The narrowing of the interest-rate swap has been “driven mostly by declines in Libor,” Neela Gollapudi, a New York-based director of interest-rate strategy at Citigroup Inc., said in a telephone interview, referring to the London interbank offered rate, the level where banks say they can borrow from each other.
Three-month Libor fell to 0.33 percent from 0.58 percent in January, Bloomberg data show.
“It’s difficult to say if this trend is going to keep continuing,” Michael Chang, an interest-rate strategist at Credit Suisse Group AG, said in a telephone interview. “You could get a spike in Libor at any time if you get a shock coming out of Europe.”
HCA Holdings Inc., the biggest U.S. for-profit hospital operator, is planning to sell $2 billion of bonds maturing in 2023 in its second offering this year.
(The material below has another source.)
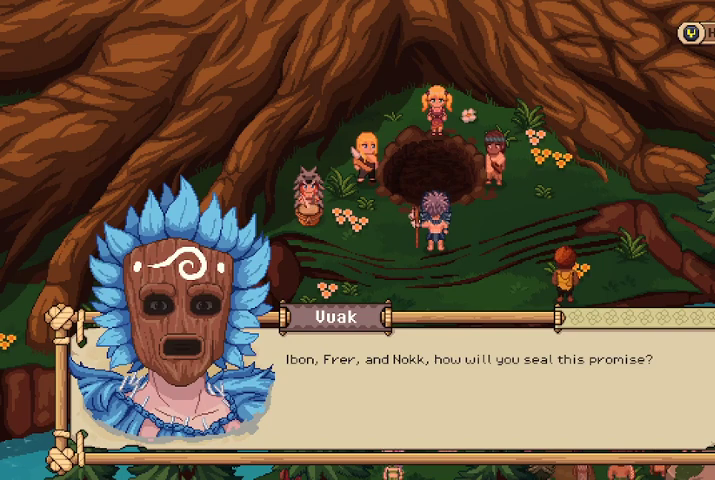
{"buttons": [], "left_stick": "center", "right_stick": "center", "events": []}
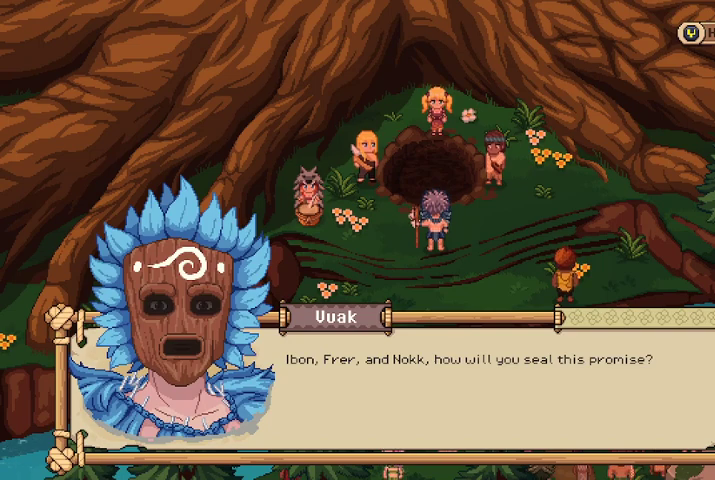
{"buttons": [], "left_stick": "center", "right_stick": "center", "events": [[67, "A", "down"], [233, "A", "up"]]}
The company plans to issue $1 billion of senior secured notes to yield from 4.75 percent to 4.875 percent and $1 billion of senior unsecured notes to yield from 5.75 percent to 5.875 percent, according to a person familiar with the transaction, who asked not to be identified because terms aren’t set.
The average relative yield of speculative-grade debt fell 5 basis points, led by the spreads on bonds of utility companies, which narrowed 9 basis points. The average relative yield on investment-grade debt decreased 2 basis points.